↓↓↓

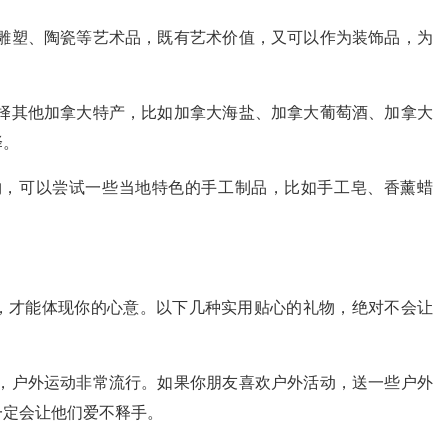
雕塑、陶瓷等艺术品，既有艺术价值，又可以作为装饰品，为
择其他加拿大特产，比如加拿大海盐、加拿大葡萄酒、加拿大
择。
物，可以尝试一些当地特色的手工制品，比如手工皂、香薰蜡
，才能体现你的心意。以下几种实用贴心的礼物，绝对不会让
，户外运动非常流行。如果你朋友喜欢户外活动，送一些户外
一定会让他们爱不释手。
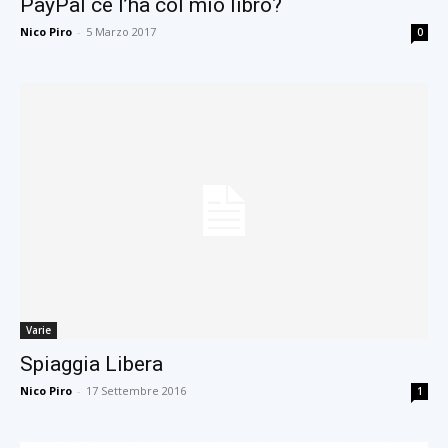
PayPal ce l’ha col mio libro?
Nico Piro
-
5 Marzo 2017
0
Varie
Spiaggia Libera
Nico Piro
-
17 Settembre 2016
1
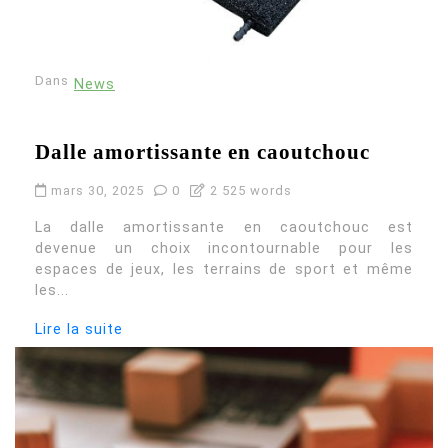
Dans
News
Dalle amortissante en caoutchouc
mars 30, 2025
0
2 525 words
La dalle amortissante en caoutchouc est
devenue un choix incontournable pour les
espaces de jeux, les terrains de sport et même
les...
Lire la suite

↑↑↑
↓↓↓

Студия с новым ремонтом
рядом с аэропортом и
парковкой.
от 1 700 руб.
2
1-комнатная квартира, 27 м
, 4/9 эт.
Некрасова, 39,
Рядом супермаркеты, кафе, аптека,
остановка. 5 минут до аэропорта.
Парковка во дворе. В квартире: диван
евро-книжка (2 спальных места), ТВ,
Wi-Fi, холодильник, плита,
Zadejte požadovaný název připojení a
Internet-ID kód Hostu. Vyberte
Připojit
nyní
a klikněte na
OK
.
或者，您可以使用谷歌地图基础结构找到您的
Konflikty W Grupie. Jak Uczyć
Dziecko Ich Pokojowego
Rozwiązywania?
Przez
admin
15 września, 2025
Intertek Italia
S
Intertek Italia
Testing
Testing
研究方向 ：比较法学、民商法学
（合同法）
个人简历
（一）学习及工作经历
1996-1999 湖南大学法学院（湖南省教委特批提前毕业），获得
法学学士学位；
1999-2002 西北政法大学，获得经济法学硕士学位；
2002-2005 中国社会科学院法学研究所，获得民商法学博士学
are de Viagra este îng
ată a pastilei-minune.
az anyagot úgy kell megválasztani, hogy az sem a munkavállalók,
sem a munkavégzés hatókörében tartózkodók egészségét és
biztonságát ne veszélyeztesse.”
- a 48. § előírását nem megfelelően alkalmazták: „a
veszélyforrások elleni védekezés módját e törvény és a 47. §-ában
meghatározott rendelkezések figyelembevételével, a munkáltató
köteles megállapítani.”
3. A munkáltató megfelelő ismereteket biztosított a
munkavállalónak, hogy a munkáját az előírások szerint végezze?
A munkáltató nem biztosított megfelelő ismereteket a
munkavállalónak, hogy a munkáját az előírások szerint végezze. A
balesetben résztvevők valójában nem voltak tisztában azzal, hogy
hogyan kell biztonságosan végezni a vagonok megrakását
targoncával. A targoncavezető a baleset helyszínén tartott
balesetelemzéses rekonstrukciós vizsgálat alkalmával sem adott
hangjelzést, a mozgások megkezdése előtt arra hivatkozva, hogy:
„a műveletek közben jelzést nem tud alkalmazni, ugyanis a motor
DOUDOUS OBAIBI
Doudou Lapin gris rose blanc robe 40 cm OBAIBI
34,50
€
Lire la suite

↑↑↑
↓↓↓

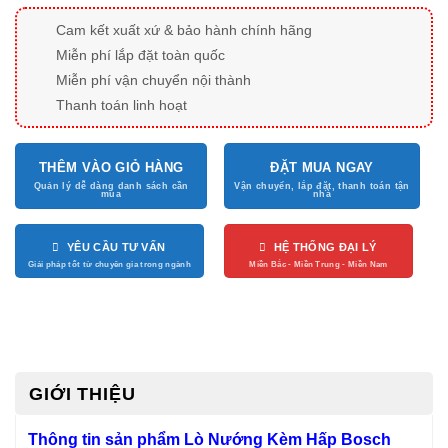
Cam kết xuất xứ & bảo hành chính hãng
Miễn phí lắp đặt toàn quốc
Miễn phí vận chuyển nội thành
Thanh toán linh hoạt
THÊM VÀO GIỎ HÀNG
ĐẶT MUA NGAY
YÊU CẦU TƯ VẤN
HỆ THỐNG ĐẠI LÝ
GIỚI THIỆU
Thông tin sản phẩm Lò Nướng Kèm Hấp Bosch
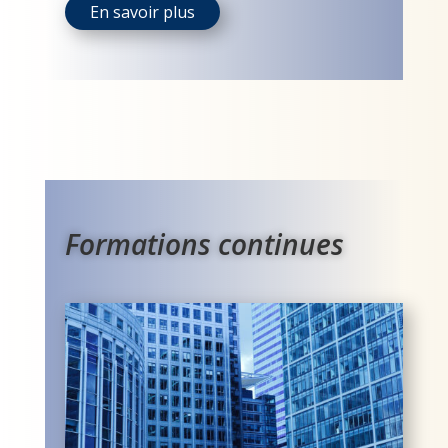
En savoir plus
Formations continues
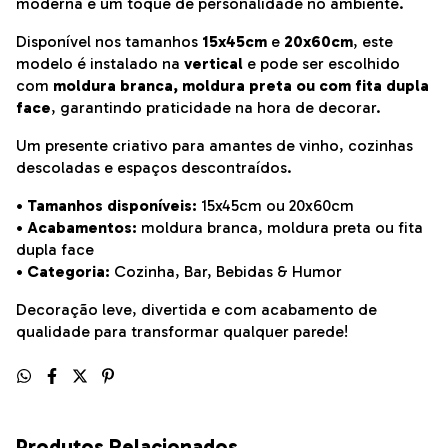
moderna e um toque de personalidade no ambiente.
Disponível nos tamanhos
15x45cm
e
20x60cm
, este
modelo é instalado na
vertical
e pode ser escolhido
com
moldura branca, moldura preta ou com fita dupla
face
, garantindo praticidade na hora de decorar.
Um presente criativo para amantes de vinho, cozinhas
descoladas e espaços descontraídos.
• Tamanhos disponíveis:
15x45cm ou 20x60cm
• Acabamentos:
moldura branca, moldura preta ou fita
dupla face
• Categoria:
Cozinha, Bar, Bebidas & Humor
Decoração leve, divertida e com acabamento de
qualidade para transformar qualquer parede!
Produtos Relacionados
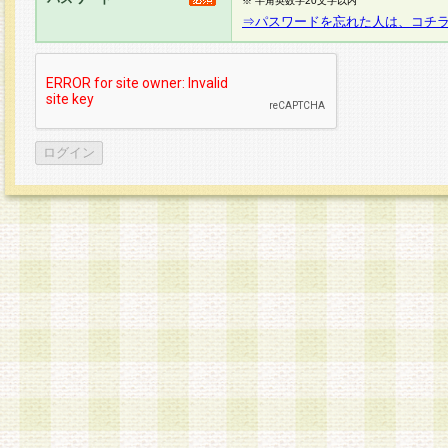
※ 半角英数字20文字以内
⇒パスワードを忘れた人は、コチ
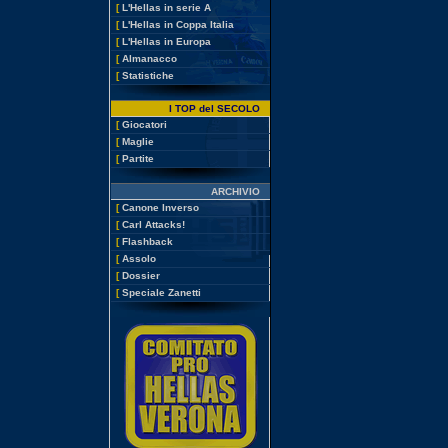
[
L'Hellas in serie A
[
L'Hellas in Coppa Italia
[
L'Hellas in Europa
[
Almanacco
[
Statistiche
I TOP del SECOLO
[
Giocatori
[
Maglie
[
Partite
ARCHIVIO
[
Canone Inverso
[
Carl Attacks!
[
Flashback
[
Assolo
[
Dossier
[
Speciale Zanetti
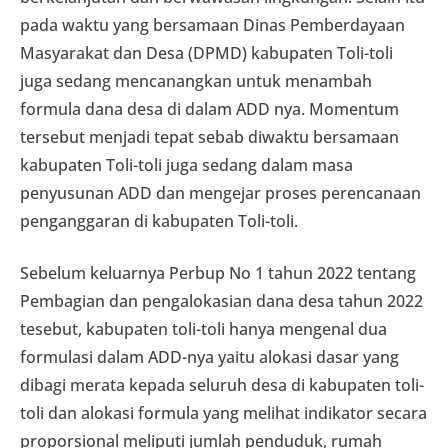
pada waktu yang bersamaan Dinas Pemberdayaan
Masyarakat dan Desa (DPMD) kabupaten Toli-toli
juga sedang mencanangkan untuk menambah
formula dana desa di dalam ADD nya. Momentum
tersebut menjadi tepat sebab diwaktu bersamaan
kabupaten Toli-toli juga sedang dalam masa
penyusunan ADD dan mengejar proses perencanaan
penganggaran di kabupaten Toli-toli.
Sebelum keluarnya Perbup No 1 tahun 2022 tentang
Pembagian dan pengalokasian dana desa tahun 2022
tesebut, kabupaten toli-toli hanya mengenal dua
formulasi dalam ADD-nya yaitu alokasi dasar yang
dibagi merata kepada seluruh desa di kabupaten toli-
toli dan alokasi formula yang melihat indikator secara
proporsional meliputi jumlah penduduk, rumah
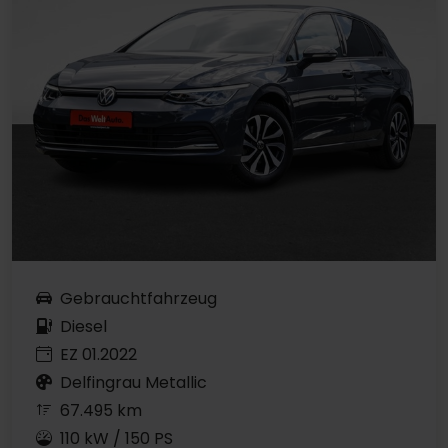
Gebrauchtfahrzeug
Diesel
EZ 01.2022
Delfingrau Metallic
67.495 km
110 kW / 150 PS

↑↑↑

Quote the items starting with the line containing "moderna e um" and going on through the line containing "proporsional meliputi jumlah penduduk, rumah", leaving the pictures out.

moderna e um toque de personalidade no ambiente.
Disponível nos tamanhos
15x45cm
e
20x60cm
, este
modelo é instalado na
vertical
e pode ser escolhido
com
moldura branca, moldura preta ou com fita dupla
face
, garantindo praticidade na hora de decorar.
Um presente criativo para amantes de vinho, cozinhas
descoladas e espaços descontraídos.
• Tamanhos disponíveis:
15x45cm ou 20x60cm
• Acabamentos:
moldura branca, moldura preta ou fita
dupla face
• Categoria:
Cozinha, Bar, Bebidas & Humor
Decoração leve, divertida e com acabamento de
qualidade para transformar qualquer parede!
Produtos Relacionados
※ 半角英数字20文字以内
⇒パスワードを忘れた人は、コチ
[
L'Hellas in serie A
[
L'Hellas in Coppa Italia
[
L'Hellas in Europa
[
Almanacco
[
Statistiche
I TOP del SECOLO
[
Giocatori
[
Maglie
[
Partite
ARCHIVIO
[
Canone Inverso
[
Carl Attacks!
[
Flashback
[
Assolo
[
Dossier
[
Speciale Zanetti
pada waktu yang bersamaan Dinas Pemberdayaan
Masyarakat dan Desa (DPMD) kabupaten Toli-toli
juga sedang mencanangkan untuk menambah
formula dana desa di dalam ADD nya. Momentum
tersebut menjadi tepat sebab diwaktu bersamaan
kabupaten Toli-toli juga sedang dalam masa
penyusunan ADD dan mengejar proses perencanaan
penganggaran di kabupaten Toli-toli.
Sebelum keluarnya Perbup No 1 tahun 2022 tentang
Pembagian dan pengalokasian dana desa tahun 2022
tesebut, kabupaten toli-toli hanya mengenal dua
formulasi dalam ADD-nya yaitu alokasi dasar yang
dibagi merata kepada seluruh desa di kabupaten toli-
toli dan alokasi formula yang melihat indikator secara
proporsional meliputi jumlah penduduk, rumah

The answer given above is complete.